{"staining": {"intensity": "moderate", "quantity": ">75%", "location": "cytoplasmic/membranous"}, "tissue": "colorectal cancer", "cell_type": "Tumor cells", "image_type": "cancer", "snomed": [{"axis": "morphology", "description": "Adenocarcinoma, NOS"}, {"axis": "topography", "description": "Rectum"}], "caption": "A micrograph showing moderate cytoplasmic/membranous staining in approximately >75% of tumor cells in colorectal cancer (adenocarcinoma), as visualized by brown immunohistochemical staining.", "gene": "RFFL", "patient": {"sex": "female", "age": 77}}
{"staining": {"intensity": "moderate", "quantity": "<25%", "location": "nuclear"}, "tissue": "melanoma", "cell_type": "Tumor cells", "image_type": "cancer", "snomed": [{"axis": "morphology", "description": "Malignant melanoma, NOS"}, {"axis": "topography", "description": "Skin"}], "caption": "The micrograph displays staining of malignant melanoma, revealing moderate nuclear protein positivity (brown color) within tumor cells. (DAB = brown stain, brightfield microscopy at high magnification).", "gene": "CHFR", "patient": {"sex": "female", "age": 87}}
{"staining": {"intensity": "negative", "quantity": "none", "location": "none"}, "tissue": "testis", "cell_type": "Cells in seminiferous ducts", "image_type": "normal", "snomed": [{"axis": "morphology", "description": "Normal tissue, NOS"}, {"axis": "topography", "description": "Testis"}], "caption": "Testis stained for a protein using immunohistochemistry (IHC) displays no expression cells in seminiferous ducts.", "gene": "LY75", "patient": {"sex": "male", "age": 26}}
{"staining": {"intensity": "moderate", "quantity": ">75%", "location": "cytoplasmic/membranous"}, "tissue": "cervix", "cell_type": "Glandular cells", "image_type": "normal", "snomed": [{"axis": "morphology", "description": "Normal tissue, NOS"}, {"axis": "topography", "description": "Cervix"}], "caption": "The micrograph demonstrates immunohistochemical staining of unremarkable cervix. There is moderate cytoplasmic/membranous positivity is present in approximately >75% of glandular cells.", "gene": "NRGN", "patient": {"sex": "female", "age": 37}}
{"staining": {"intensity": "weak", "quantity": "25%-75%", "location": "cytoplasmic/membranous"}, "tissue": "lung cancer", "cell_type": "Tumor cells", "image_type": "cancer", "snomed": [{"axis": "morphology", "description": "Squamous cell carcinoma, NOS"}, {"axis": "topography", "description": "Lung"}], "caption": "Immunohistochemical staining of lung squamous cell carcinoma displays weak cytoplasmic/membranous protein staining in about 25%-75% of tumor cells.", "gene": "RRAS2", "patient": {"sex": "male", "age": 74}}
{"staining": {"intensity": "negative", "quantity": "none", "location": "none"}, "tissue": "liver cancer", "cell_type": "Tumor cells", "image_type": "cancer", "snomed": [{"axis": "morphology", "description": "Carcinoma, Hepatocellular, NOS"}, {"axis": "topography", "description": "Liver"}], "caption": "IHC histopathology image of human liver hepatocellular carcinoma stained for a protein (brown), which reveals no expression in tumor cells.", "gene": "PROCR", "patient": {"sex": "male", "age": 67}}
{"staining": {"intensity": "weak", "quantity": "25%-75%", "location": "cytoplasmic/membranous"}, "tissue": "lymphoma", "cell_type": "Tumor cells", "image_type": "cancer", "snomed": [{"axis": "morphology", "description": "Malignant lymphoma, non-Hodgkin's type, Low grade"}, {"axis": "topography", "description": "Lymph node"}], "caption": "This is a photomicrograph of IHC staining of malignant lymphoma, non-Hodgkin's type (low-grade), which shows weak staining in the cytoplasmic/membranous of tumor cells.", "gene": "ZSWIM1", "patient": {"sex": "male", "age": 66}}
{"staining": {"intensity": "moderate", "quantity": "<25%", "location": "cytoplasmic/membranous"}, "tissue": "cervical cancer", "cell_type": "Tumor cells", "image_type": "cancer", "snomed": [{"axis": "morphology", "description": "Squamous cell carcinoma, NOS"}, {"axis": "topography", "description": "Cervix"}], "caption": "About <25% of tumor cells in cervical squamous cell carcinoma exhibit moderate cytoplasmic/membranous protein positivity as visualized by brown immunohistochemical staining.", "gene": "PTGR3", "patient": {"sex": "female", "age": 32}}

■ ■ ■ ■

Print every record above exactly as it appears.

{"staining": {"intensity": "moderate", "quantity": ">75%", "location": "cytoplasmic/membranous"}, "tissue": "colorectal cancer", "cell_type": "Tumor cells", "image_type": "cancer", "snomed": [{"axis": "morphology", "description": "Adenocarcinoma, NOS"}, {"axis": "topography", "description": "Rectum"}], "caption": "A micrograph showing moderate cytoplasmic/membranous staining in approximately >75% of tumor cells in colorectal cancer (adenocarcinoma), as visualized by brown immunohistochemical staining.", "gene": "RFFL", "patient": {"sex": "female", "age": 77}}
{"staining": {"intensity": "moderate", "quantity": "<25%", "location": "nuclear"}, "tissue": "melanoma", "cell_type": "Tumor cells", "image_type": "cancer", "snomed": [{"axis": "morphology", "description": "Malignant melanoma, NOS"}, {"axis": "topography", "description": "Skin"}], "caption": "The micrograph displays staining of malignant melanoma, revealing moderate nuclear protein positivity (brown color) within tumor cells. (DAB = brown stain, brightfield microscopy at high magnification).", "gene": "CHFR", "patient": {"sex": "female", "age": 87}}
{"staining": {"intensity": "negative", "quantity": "none", "location": "none"}, "tissue": "testis", "cell_type": "Cells in seminiferous ducts", "image_type": "normal", "snomed": [{"axis": "morphology", "description": "Normal tissue, NOS"}, {"axis": "topography", "description": "Testis"}], "caption": "Testis stained for a protein using immunohistochemistry (IHC) displays no expression cells in seminiferous ducts.", "gene": "LY75", "patient": {"sex": "male", "age": 26}}
{"staining": {"intensity": "moderate", "quantity": ">75%", "location": "cytoplasmic/membranous"}, "tissue": "cervix", "cell_type": "Glandular cells", "image_type": "normal", "snomed": [{"axis": "morphology", "description": "Normal tissue, NOS"}, {"axis": "topography", "description": "Cervix"}], "caption": "The micrograph demonstrates immunohistochemical staining of unremarkable cervix. There is moderate cytoplasmic/membranous positivity is present in approximately >75% of glandular cells.", "gene": "NRGN", "patient": {"sex": "female", "age": 37}}
{"staining": {"intensity": "weak", "quantity": "25%-75%", "location": "cytoplasmic/membranous"}, "tissue": "lung cancer", "cell_type": "Tumor cells", "image_type": "cancer", "snomed": [{"axis": "morphology", "description": "Squamous cell carcinoma, NOS"}, {"axis": "topography", "description": "Lung"}], "caption": "Immunohistochemical staining of lung squamous cell carcinoma displays weak cytoplasmic/membranous protein staining in about 25%-75% of tumor cells.", "gene": "RRAS2", "patient": {"sex": "male", "age": 74}}
{"staining": {"intensity": "negative", "quantity": "none", "location": "none"}, "tissue": "liver cancer", "cell_type": "Tumor cells", "image_type": "cancer", "snomed": [{"axis": "morphology", "description": "Carcinoma, Hepatocellular, NOS"}, {"axis": "topography", "description": "Liver"}], "caption": "IHC histopathology image of human liver hepatocellular carcinoma stained for a protein (brown), which reveals no expression in tumor cells.", "gene": "PROCR", "patient": {"sex": "male", "age": 67}}
{"staining": {"intensity": "weak", "quantity": "25%-75%", "location": "cytoplasmic/membranous"}, "tissue": "lymphoma", "cell_type": "Tumor cells", "image_type": "cancer", "snomed": [{"axis": "morphology", "description": "Malignant lymphoma, non-Hodgkin's type, Low grade"}, {"axis": "topography", "description": "Lymph node"}], "caption": "This is a photomicrograph of IHC staining of malignant lymphoma, non-Hodgkin's type (low-grade), which shows weak staining in the cytoplasmic/membranous of tumor cells.", "gene": "ZSWIM1", "patient": {"sex": "male", "age": 66}}
{"staining": {"intensity": "moderate", "quantity": "<25%", "location": "cytoplasmic/membranous"}, "tissue": "cervical cancer", "cell_type": "Tumor cells", "image_type": "cancer", "snomed": [{"axis": "morphology", "description": "Squamous cell carcinoma, NOS"}, {"axis": "topography", "description": "Cervix"}], "caption": "About <25% of tumor cells in cervical squamous cell carcinoma exhibit moderate cytoplasmic/membranous protein positivity as visualized by brown immunohistochemical staining.", "gene": "PTGR3", "patient": {"sex": "female", "age": 32}}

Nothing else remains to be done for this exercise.